» INSTRUCTION
Which lines run from the start of the data below to the line containing "US$0.70-0.80"? Set them down exactly, with none added.

» EXTRACTED MATERIAL
····················

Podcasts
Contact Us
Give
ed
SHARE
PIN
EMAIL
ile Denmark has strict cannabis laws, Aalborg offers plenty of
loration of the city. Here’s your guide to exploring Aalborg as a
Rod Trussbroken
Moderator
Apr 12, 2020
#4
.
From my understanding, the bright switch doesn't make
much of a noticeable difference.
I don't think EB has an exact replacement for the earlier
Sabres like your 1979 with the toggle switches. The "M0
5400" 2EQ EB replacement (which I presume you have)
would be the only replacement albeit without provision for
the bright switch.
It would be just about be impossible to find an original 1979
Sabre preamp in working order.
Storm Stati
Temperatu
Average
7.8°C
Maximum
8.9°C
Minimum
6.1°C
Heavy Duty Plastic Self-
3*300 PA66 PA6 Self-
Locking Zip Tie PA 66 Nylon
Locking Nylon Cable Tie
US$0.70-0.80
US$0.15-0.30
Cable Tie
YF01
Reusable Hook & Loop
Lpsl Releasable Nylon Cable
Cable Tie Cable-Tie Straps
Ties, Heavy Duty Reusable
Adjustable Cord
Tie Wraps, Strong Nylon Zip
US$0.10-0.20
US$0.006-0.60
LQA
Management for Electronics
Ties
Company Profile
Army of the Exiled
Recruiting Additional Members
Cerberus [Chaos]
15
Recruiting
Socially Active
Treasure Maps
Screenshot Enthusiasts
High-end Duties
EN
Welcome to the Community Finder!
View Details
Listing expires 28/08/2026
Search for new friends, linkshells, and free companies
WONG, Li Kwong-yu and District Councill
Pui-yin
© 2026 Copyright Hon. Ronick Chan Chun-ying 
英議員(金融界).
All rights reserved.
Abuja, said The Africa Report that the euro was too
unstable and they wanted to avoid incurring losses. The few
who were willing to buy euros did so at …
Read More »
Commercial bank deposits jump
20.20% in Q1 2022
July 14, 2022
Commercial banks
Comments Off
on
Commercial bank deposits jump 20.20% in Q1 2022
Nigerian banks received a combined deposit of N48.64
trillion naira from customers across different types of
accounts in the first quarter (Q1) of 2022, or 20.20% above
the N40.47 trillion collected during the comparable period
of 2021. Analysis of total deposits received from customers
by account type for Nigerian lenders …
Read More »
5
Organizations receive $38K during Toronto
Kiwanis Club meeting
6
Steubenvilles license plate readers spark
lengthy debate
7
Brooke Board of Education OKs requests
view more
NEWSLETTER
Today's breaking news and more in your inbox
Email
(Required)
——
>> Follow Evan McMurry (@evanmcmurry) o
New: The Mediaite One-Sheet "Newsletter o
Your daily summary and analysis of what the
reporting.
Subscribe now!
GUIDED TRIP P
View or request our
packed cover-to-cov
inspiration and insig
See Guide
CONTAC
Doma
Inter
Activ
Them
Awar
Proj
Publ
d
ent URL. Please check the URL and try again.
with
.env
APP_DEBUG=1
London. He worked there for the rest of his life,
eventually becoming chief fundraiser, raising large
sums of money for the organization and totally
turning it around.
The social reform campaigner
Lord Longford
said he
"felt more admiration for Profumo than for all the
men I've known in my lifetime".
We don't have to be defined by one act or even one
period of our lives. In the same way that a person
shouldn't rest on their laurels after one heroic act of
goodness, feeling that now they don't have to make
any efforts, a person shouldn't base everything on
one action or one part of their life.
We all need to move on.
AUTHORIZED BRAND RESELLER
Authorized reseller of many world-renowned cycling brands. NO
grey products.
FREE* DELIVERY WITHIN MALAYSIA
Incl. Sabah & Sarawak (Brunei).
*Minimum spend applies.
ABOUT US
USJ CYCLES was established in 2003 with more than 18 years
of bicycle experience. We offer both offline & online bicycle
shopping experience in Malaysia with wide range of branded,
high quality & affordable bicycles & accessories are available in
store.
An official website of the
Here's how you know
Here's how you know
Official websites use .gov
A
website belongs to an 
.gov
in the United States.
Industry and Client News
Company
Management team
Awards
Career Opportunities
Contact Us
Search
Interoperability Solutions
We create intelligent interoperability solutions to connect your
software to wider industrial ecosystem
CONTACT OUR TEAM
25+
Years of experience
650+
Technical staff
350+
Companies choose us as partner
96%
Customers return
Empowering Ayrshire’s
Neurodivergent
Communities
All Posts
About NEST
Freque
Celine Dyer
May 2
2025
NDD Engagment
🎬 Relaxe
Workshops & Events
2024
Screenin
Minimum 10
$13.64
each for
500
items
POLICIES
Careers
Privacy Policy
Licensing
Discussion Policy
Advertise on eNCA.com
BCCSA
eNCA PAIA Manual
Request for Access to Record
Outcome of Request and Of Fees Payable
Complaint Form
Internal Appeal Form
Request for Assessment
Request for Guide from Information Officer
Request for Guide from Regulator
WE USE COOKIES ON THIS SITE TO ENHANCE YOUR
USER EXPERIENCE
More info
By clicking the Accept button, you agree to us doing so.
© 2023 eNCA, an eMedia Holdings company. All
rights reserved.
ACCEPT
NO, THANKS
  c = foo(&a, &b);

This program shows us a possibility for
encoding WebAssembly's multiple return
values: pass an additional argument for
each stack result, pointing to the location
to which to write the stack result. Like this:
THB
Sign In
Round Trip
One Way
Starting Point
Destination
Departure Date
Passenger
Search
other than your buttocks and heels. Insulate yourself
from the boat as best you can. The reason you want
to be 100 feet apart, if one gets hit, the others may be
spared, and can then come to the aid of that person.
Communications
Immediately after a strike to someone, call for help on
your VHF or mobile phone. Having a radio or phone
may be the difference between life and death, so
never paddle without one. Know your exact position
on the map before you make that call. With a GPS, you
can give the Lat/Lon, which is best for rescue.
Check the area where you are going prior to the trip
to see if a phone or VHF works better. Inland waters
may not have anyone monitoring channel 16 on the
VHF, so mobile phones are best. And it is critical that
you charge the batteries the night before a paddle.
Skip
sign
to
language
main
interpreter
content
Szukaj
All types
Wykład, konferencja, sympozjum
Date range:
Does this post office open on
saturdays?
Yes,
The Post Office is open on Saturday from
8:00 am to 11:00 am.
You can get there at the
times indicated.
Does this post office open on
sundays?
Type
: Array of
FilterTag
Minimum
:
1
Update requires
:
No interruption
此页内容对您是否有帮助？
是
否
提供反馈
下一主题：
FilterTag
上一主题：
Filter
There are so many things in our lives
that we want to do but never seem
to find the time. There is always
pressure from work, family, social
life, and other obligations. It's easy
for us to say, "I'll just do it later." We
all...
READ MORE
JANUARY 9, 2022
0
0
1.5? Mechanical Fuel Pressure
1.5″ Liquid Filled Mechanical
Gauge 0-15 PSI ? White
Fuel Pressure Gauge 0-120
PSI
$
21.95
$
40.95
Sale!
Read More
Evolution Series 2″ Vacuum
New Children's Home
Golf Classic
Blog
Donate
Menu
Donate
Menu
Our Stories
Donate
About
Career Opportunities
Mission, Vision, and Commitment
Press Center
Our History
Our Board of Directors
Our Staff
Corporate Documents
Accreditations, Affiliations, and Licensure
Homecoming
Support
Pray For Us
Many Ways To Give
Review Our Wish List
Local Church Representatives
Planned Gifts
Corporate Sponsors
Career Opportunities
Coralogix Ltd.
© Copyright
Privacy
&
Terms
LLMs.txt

····················

» PROBLEM SOLUTION
Podcasts
Contact Us
Give
ed
SHARE
PIN
EMAIL
ile Denmark has strict cannabis laws, Aalborg offers plenty of
loration of the city. Here’s your guide to exploring Aalborg as a
Rod Trussbroken
Moderator
Apr 12, 2020
#4
.
From my understanding, the bright switch doesn't make
much of a noticeable difference.
I don't think EB has an exact replacement for the earlier
Sabres like your 1979 with the toggle switches. The "M0
5400" 2EQ EB replacement (which I presume you have)
would be the only replacement albeit without provision for
the bright switch.
It would be just about be impossible to find an original 1979
Sabre preamp in working order.
Storm Stati
Temperatu
Average
7.8°C
Maximum
8.9°C
Minimum
6.1°C
Heavy Duty Plastic Self-
3*300 PA66 PA6 Self-
Locking Zip Tie PA 66 Nylon
Locking Nylon Cable Tie
US$0.70-0.80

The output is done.